The Reds decided to pursue and sign former Dodgers and Royals reliever Jonathan Broxton though and have intentions to make him the new closer. With this move the Reds have decided to try Chapman as a starter. For a team that needs depth in the rotation, the move makes sense to bring one of your best players and try him at starter. Recent history tells us this isn’t a great move though.
In 2007, the New York Yankees brought Joba Chamberlain to their club and he had immediate success as a reliever. In 24 innings Chamberlain gave up 1 run and with him and Mariano Rivera the Yankees had one of the best bullpens in all of baseball. After another successful 2008 season though, the Yankees decided that they wanted to try to use Chamberlain in their depleted rotation.
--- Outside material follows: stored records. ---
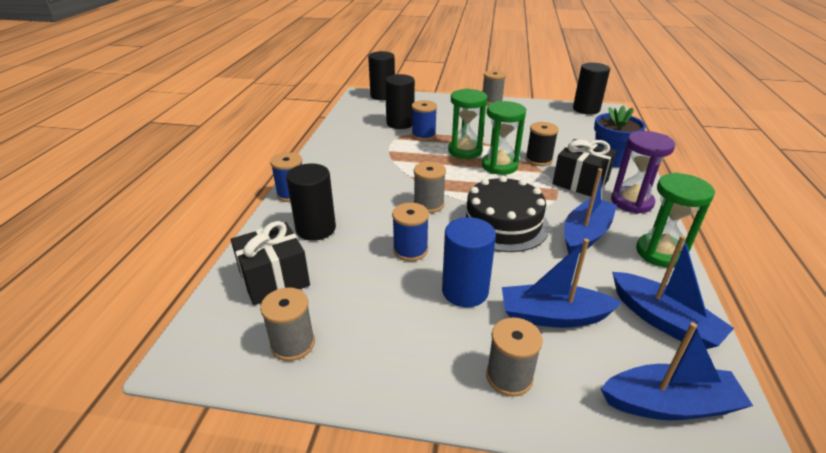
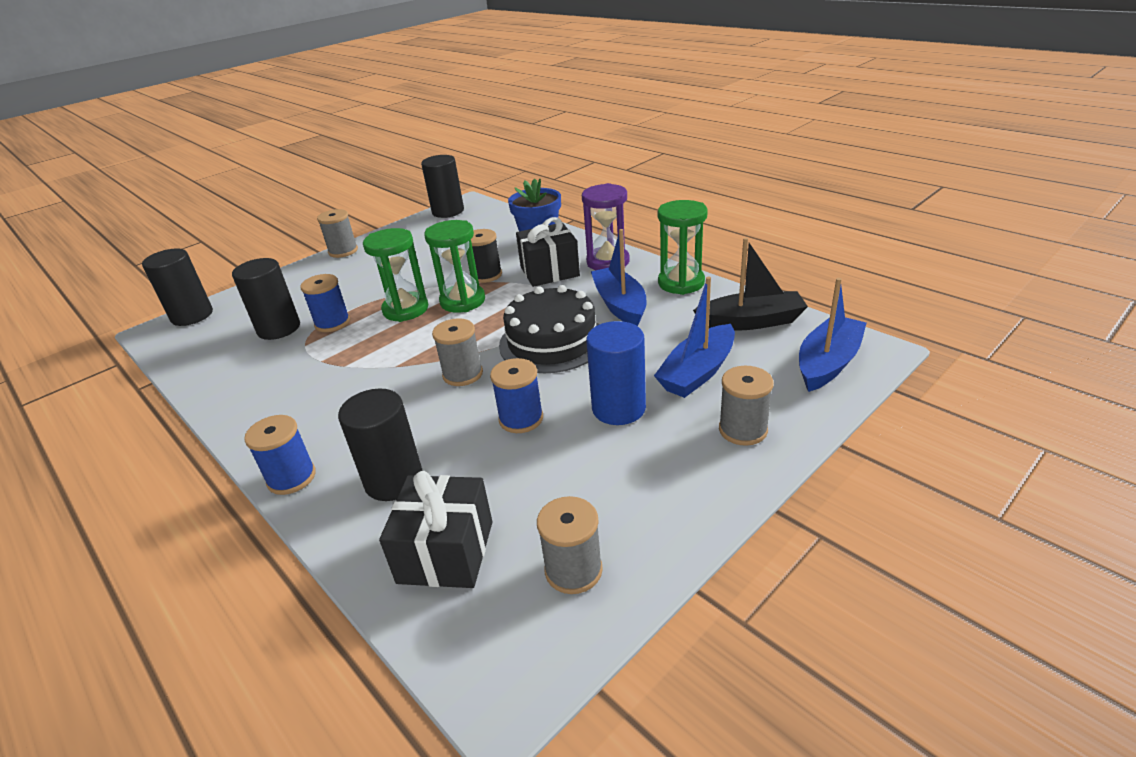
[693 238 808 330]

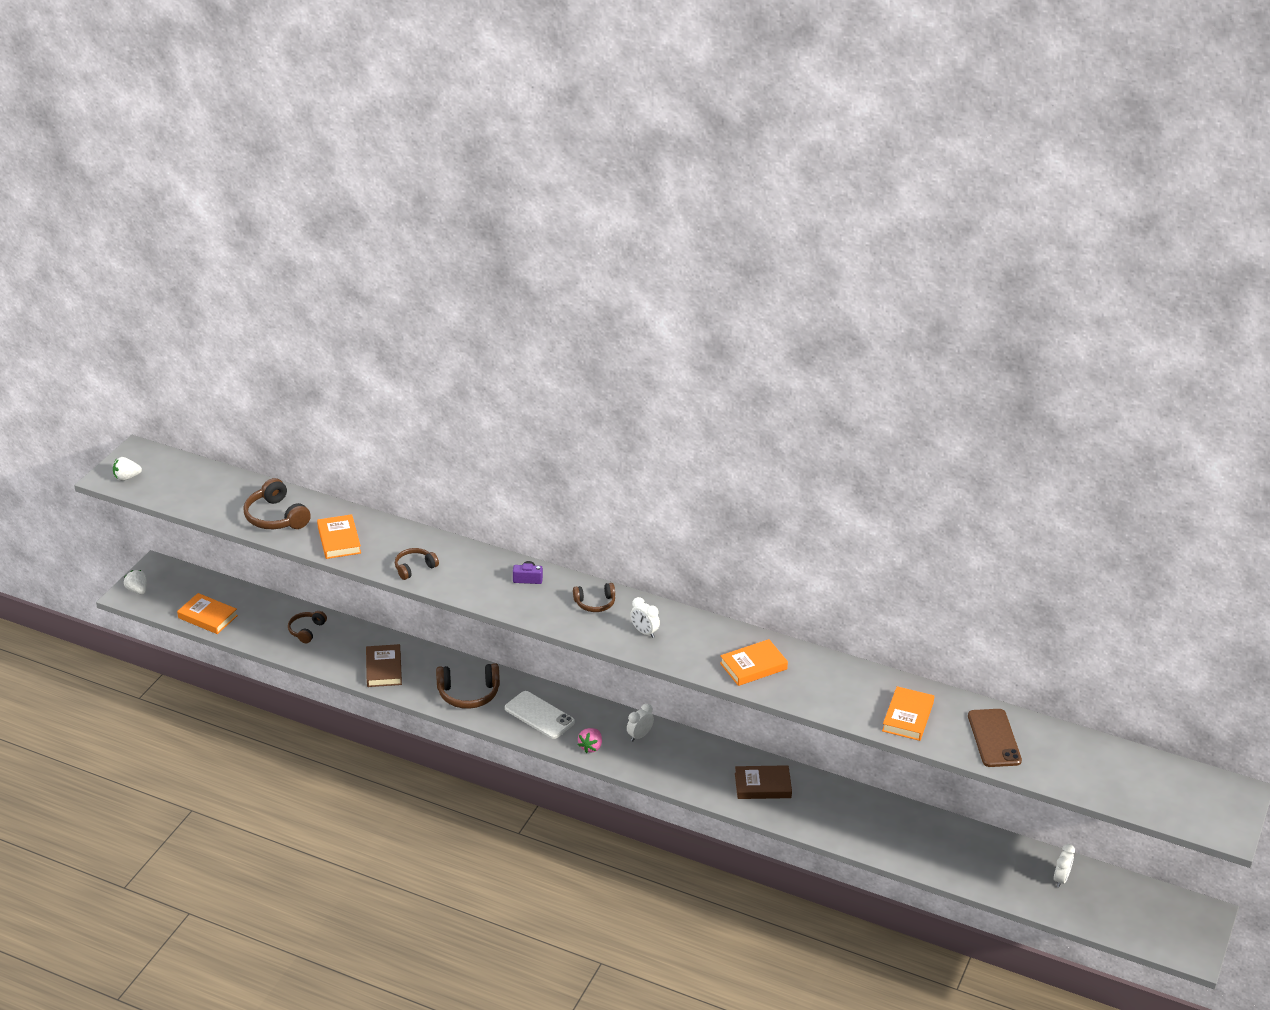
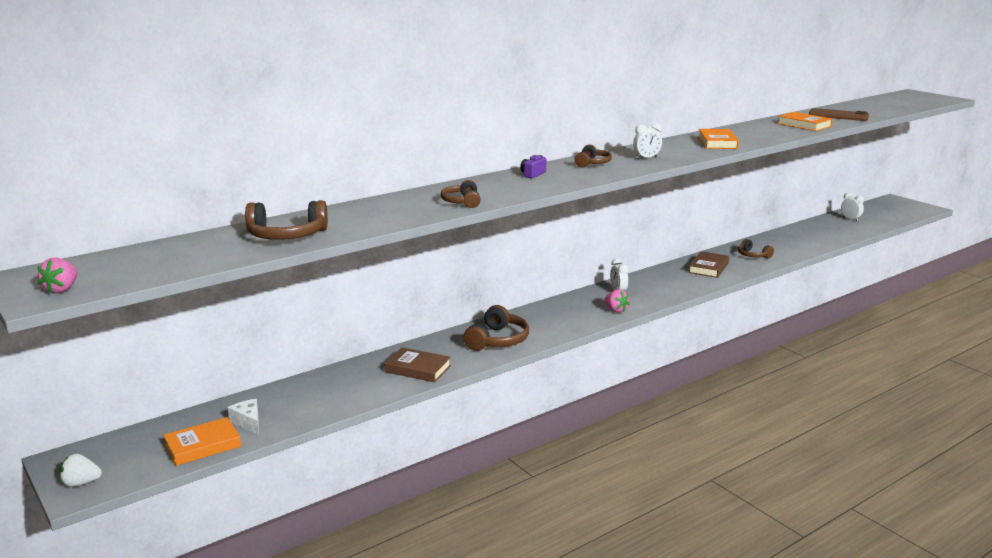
[317 514 361 559] (first image)
[505 691 575 739] (first image)
[228 399 259 435]
[738 239 774 258]
[38 257 77 293]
Since his move to the rotation, Chamberlain hasn’t been effective and more importantly hasn’t been able to stay healthy.
This past year, the Red Sox decided to bring their young closer Daniel Bard into the rotation. Bard hadn’t had the success of Chamberlain or Chapman, but he was a good pitcher for the Red Sox in the bullpen. When brought into the rotation, the Daniel Bard experiment was a disaster. Bard posted a 6.22 ERA and had major accuracy challenges before the Sox decided to send him back to AAA Pawtucket.
Being a starting pitcher is a whole different situation than those that the closer faces. They aren’t used to pitching long games and the wear it puts on a starting pitchers arm is nothing like what a closer endures throughout the season. It could be especially troubling for the hard throwing Chapman, who consistently throws his fastball around 103 MPH. Chapman has also raised concerns over his pitch control, which would be magnified as a starter.
History tells us that moving a closer to the starting rotation is an awful idea. Why the Reds would want to mess up a great situation that they have with Chapman at closer makes no sense. The move won’t turn out good for Chapman or the Reds and it should be stopped before it ever starts.